Applications and Implications in Particle Physics and Cosmology

Hořava–Witten constructions inspired scenarios for constructing realistic Grand Unified Theorys and low-energy Supersymmetry spectra explored by Gordon Kane, Sergio Cecotti, and Constantin Bachas. Cosmological implications include mechanisms for inflation models related to work by Alan Guth and Andrei Linde and for brane-world cosmologies influenced by proposals from Lisa Randall and Raman Sundrum.
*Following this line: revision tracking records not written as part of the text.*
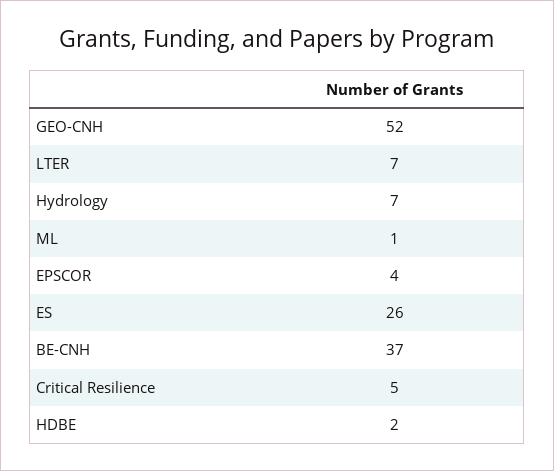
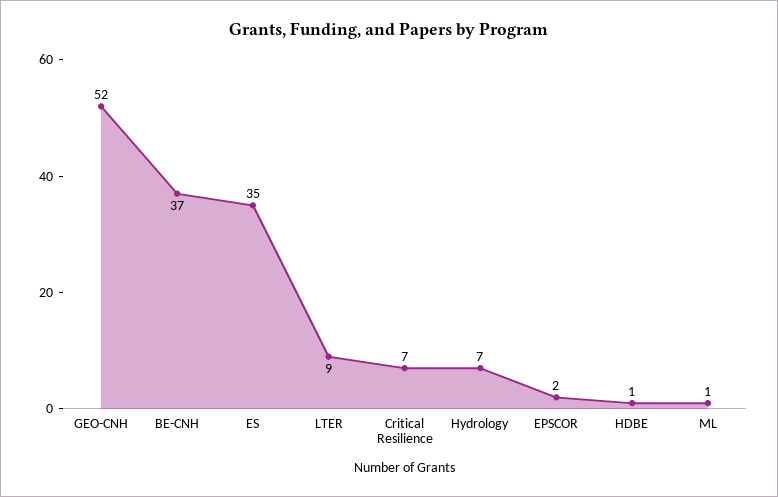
  {
    "GEO-CNH": 52,
-   "LTER": 7,
+   "LTER": 9,
    "Hydrology": 7,
    "ML": 1,
-   "EPSCOR": 4,
+   "EPSCOR": 2,
-   "ES": 26,
+   "ES": 35,
    "BE-CNH": 37,
-   "Critical Resilience": 5,
+   "Critical Resilience": 7,
-   "HDBE": 2
+   "HDBE": 1
  }

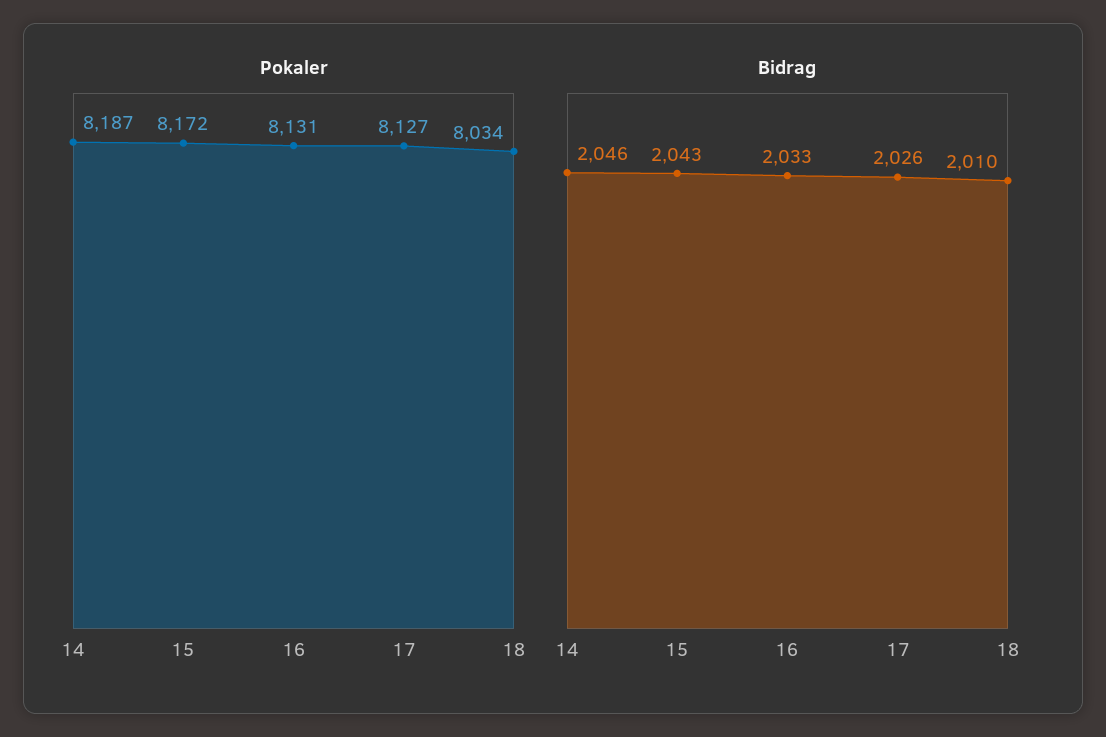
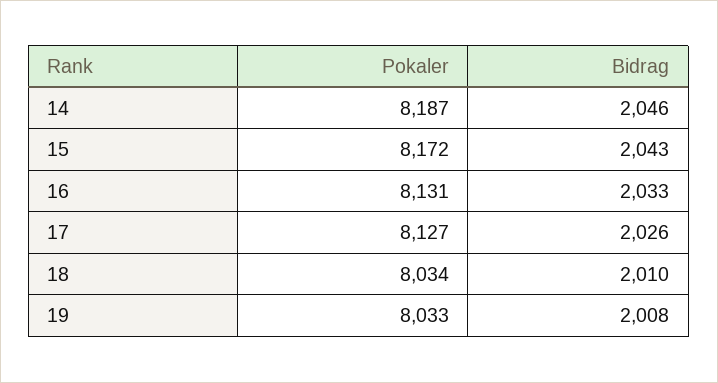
  {
    "Pokaler": {
      "14": 8187,
      "15": 8172,
      "16": 8131,
      "17": 8127,
-     "18": 8034
+     "18": 8034,
+     "19": 8033
    },
    "Bidrag": {
      "14": 2046,
      "15": 2043,
      "16": 2033,
      "17": 2026,
-     "18": 2010
+     "18": 2010,
+     "19": 2008
    }
  }

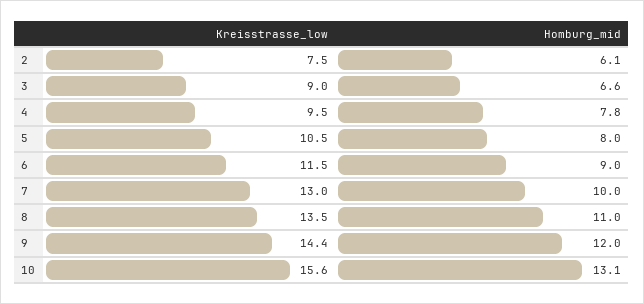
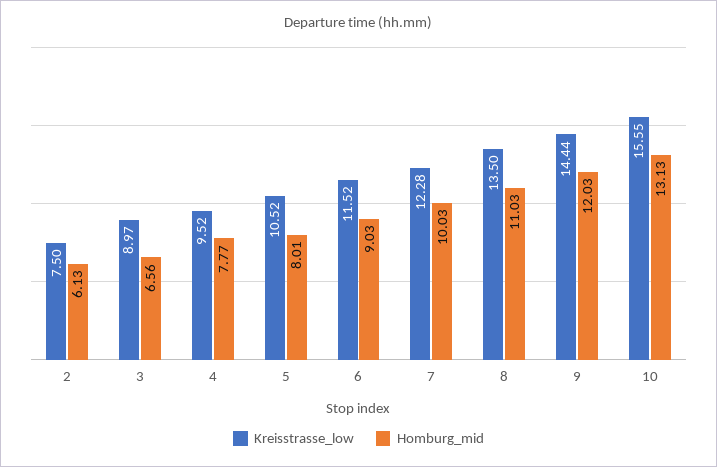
  {
    "Kreisstrasse_low": {
      "2": 7.5,
      "3": 8.97,
      "4": 9.52,
      "5": 10.52,
      "6": 11.52,
-     "7": 13,
+     "7": 12.28,
      "8": 13.5,
      "9": 14.44,
      "10": 15.55
    },
    "Homburg_mid": {
      "2": 6.13,
      "3": 6.56,
      "4": 7.77,
      "5": 8.01,
      "6": 9.03,
      "7": 10.03,
      "8": 11.03,
      "9": 12.03,
      "10": 13.13
    }
  }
Studies connected to baryogenesis and dark matter phenomenology drew on analyses similar to those by Steven Weinberg and Frank Wilczek, while implications for early-universe scenarios were examined by researchers at Kavli Institute and Perimeter Institute.

Open Problems and Extensions

Outstanding questions include precise moduli stabilization in Hořava–Witten compactifications pursued by Shamit Kachru, Fernando Quevedo, and Bobby Acharya; embedding realistic Yukawa textures akin to studies by Donagi, Wijnholt, and Beasley; and nonperturbative dynamics in the presence of boundary branes paralleling investigations by Edward Witten and Joseph Polchinski. Extensions explore connections to F-theory developed by Cumrun Vafa, holographic correspondences inspired by Juan Maldacena, and mathematical refinements drawing on work by Maxim Kontsevich and Dennis Sullivan. The program remains active at institutions including CERN, Institute for Advanced Study, Perimeter Institute, and universities worldwide, with open liaison to experimental efforts at LHC and astrophysical probes like Planck and WMAP.